Jobs:
**1.** Reproduce word for word the part of the Usenet discussion from "That's it, really." to "15:47, 26 September 2010 (UTC)".
**2.** Using the Usenet discussion, answer these questions.
(a) What kind of files does Usenet not durably archive?
(b) Which page gives leading examples of the newsgroup names?
(c) What library is named as an example of a fragile human institution?

Passage provided:
That's it, really. Mglovesfun (talk) 11:39, 26 September 2010 (UTC)

See [[w:Usenet]]. :-)   —RuakhTALK 14:35, 26 September 2010 (UTC)
Short version: it's the world's biggest forum, made before forums were invented. Or was, anyway. —CodeCat 15:32, 26 September 2010 (UTC)
And, more practically from the PoV of WT:RFV#Attestation, it accessible as a subset of Google Groups. The form of the names and urls of the component forums is the clue to distinguish the usenet forums from Google's own. I hope that is available on WP. DCDuring TALK 15:47, 26 September 2010 (UTC)
The names are described in w:Big 8 (Usenet) and leading examples given in w:List of newsgroups. DCDuring TALK 16:00, 26 September 2010 (UTC)
Why exactly do we consider Usenet durably archived, but other sources not? It seems a bit presumptuous to assume that some websites will disappear, while some will not. I'd rather we word it more like Wikipedia's "reliable third party sources", AFAICT that's what we mean when we say durable. So it's a total airball, like most of our policies which are years out of date with our actual practise, more in some cases. Mglovesfun (talk) 17:53, 26 September 2010 (UTC)
Because the institutional arrangement for keeping its plain-text content differentiates it from others. (It does not durably archive binary files.) We should know that many human institutions are fragile, eg the Library at Alexandria, printed works on high-acid paper; subject to amendation by the owner or others, eg most Internet sites; or not-yet-proven-durable and/or hard to access, eg the purportedly durable snapshots of the Web's content from time to time. DCDuring TALK 18:42, 26 September 2010 (UTC)
Stone tablets are durable. Should we accept only stone tablets from now on? -- Prince Kassad 05:37, 27 September 2010 (UTC)
I'm open to inscribed pottery and other ceramics as well, even shards thereof. There is an accessibility question. We conventionally accept only printed reports of such inscriptions.
It is really a question of which attributes we need. I think we should take into account the possibility that the few entities that are taking snapshots of the web may go bankrupt or suffer catastrophic hardware failure. If many well-funded institutions worldwide had copies of periodic snapshots of the web that were on EMP-protected media, we could feel comfortable relying on them. The owner-/author-alterability of specific web content on normal private sites seems problematic to me. OTOH, we can periodically check the validity of such attestation references by spider and then enjoy countless hours of amusement updating or replacing the attestations or reopening RfVs. As I think Ivan has said, we have all the time in the world. DCDuring TALK 12:59, 27 September 2010 (UTC)

Extracted information:
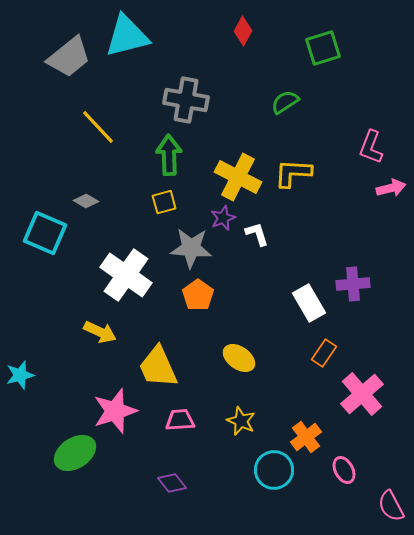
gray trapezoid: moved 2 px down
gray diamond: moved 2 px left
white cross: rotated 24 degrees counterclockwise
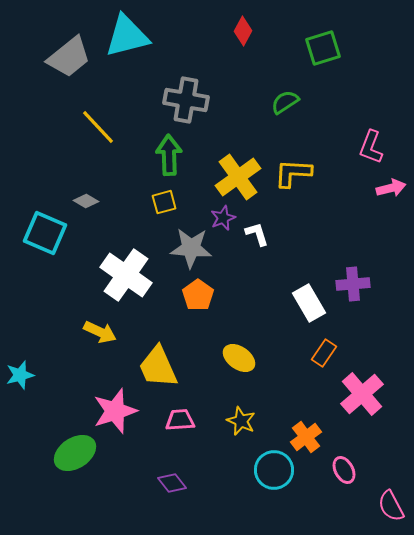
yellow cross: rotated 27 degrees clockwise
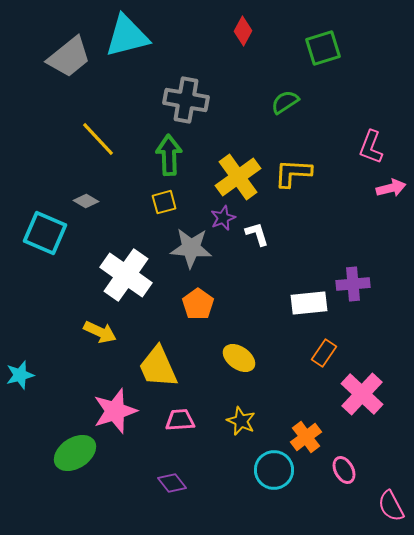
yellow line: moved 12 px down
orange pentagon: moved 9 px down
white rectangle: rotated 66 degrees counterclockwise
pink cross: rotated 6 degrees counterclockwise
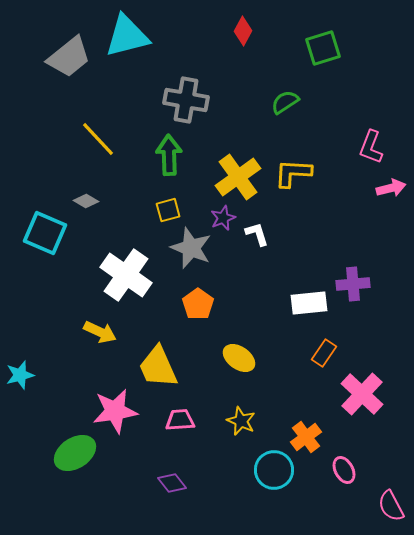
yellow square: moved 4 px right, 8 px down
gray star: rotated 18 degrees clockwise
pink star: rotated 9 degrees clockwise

Expected answers:
**1.**
That's it, really. Mglovesfun (talk) 11:39, 26 September 2010 (UTC)

See [[w:Usenet]]. :-)   —RuakhTALK 14:35, 26 September 2010 (UTC)
Short version: it's the world's biggest forum, made before forums were invented. Or was, anyway. —CodeCat 15:32, 26 September 2010 (UTC)
And, more practically from the PoV of WT:RFV#Attestation, it accessible as a subset of Google Groups. The form of the names and urls of the component forums is the clue to distinguish the usenet forums from Google's own. I hope that is available on WP. DCDuring TALK 15:47, 26 September 2010 (UTC)

**2.**
(a) Binary files.
(b) w:List of newsgroups.
(c) The Library at Alexandria.